──────── Excerpted text ────────
Embeddings

The tokenizer converts a prompt into a list of token IDs. These IDs are simply integers; they don’t carry any semantic information. The first layer of a model, called the embedding layer, retrieves the embedding vector corresponding to each token ID.

The tokenizer is outside the model, whereas the embedding layer is inside the model.

What is an embedding?

A token ID is an integer; it doesn’t contain any semantic meaning by itself. An embedding is a high-dimensional vector that captures semantic relationships between tokens. There is one embedding vector for every token in the vocabulary. These vectors are learned during training and stored inside the model’s weights.

In this high-dimensional space, embeddings for tokens “cat”, “dog”, “kitten” are close to each other, whereas embeddings for “cat”, “banana” are far from each other as they have no similar meaning.
────────
## Things to do
**1)** Reproduce everything in the embeddings text from "What is an embedding?" down to "no similar meaning.".
**2)** List every token the embeddings text uses as an example of a word in the embedding space.
**3)** Pick up the embeddings text after its final sentence and continue it.
The items that follow have no connection to the text on embeddings.
──────── Data shown ────────
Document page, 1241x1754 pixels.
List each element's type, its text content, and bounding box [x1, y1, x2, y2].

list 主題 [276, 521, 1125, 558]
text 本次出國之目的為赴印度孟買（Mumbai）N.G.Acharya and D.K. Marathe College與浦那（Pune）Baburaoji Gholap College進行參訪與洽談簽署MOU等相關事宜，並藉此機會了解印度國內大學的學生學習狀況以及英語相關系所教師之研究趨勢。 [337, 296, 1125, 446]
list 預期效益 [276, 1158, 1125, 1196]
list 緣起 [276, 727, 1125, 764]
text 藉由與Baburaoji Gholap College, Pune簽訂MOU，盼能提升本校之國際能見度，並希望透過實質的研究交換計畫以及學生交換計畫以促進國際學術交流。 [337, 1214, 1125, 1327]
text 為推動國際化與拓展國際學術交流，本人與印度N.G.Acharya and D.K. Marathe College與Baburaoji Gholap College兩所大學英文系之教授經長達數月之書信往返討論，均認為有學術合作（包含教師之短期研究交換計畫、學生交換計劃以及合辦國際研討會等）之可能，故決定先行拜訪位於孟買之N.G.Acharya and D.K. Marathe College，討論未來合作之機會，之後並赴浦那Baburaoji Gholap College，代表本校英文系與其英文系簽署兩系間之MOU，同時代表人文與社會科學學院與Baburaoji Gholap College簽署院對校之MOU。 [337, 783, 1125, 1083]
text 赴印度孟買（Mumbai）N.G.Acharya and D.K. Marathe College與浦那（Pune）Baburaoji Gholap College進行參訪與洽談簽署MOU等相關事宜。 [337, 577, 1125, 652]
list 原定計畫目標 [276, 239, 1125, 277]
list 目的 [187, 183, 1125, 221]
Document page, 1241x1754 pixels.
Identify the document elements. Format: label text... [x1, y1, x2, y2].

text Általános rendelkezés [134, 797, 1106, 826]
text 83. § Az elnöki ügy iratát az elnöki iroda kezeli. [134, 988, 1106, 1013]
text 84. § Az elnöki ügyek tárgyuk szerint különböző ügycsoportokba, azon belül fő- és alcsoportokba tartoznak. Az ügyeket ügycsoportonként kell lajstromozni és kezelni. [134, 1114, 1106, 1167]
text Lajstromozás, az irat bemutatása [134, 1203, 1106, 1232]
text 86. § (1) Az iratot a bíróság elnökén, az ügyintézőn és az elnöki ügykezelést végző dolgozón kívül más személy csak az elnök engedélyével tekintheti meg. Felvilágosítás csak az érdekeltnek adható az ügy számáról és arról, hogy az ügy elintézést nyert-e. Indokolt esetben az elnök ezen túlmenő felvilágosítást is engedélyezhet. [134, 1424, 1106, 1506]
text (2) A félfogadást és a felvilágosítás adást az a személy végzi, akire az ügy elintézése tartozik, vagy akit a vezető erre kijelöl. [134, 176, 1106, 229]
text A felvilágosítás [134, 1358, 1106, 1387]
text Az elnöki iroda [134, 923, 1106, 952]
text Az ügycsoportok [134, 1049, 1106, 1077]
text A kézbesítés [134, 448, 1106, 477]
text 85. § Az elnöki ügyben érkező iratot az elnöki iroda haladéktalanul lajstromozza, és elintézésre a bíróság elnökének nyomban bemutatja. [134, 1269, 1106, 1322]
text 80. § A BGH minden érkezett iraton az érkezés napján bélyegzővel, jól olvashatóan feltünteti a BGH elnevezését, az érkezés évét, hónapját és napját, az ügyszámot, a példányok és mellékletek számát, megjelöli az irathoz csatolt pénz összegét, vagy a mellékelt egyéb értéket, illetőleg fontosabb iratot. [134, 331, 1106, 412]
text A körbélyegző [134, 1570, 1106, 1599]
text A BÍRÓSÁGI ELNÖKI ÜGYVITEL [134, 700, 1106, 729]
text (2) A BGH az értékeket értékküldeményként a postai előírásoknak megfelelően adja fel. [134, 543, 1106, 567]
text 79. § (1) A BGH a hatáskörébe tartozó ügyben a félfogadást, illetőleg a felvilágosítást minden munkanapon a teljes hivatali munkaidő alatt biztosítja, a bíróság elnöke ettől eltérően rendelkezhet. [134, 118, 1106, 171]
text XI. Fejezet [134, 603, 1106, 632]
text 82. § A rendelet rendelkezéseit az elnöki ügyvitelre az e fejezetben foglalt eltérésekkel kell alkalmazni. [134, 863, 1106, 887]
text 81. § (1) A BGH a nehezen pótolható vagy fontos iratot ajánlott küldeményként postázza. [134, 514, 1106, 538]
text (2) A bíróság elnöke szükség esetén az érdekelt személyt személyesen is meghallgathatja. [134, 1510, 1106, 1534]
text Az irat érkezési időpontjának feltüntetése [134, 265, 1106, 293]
────────
## Answers
**1)**
What is an embedding?

A token ID is an integer; it doesn’t contain any semantic meaning by itself. An embedding is a high-dimensional vector that captures semantic relationships between tokens. There is one embedding vector for every token in the vocabulary. These vectors are learned during training and stored inside the model’s weights.

In this high-dimensional space, embeddings for tokens “cat”, “dog”, “kitten” are close to each other, whereas embeddings for “cat”, “banana” are far from each other as they have no similar meaning.

**2)** "cat", "dog", "kitten", "banana"

**3)**
The length of every embedding vector is called d_model. For Qwen3.5-9B, d_model=4096. This means every token is represented by an embedding containing 4096 numbers.

Embedding lookup

Because the tokenizer assigns each token an ID, the embedding layer can directly retrieve the corresponding row from the embedding matrix. This is why the tokenizer used during inference must match the one used during training.

The embedding layer does not compute the embedding from a token ID, it only retrieves it from the model’s weights.

Example

The following Python script displays information about the model’s embedding matrix and the embedding of a specific token ID.

from transformers import AutoModelForCausalLM

model_id = "Qwen/Qwen3.5-9B"
model = AutoModelForCausalLM.from_pretrained(model_id)

# Dimensions of the embedding tensor
print(model.model.embed_tokens.weight.shape)

# Dimensions and extract of the embedding for token 3710
embedding = model.model.embed_tokens.weight[3710]
print(embedding)
print(f"Embedding shape : {embedding.shape}")

The output is similar to the following:

torch.Size([248320, 4096])
tensor([ 0.0078,  0.0003, -0.0106,  ...,  0.0075,  0.0073, -0.0096],
       dtype=torch.bfloat16, grad_fn=<SelectBackward0>)
Embedding shape : torch.Size([4096])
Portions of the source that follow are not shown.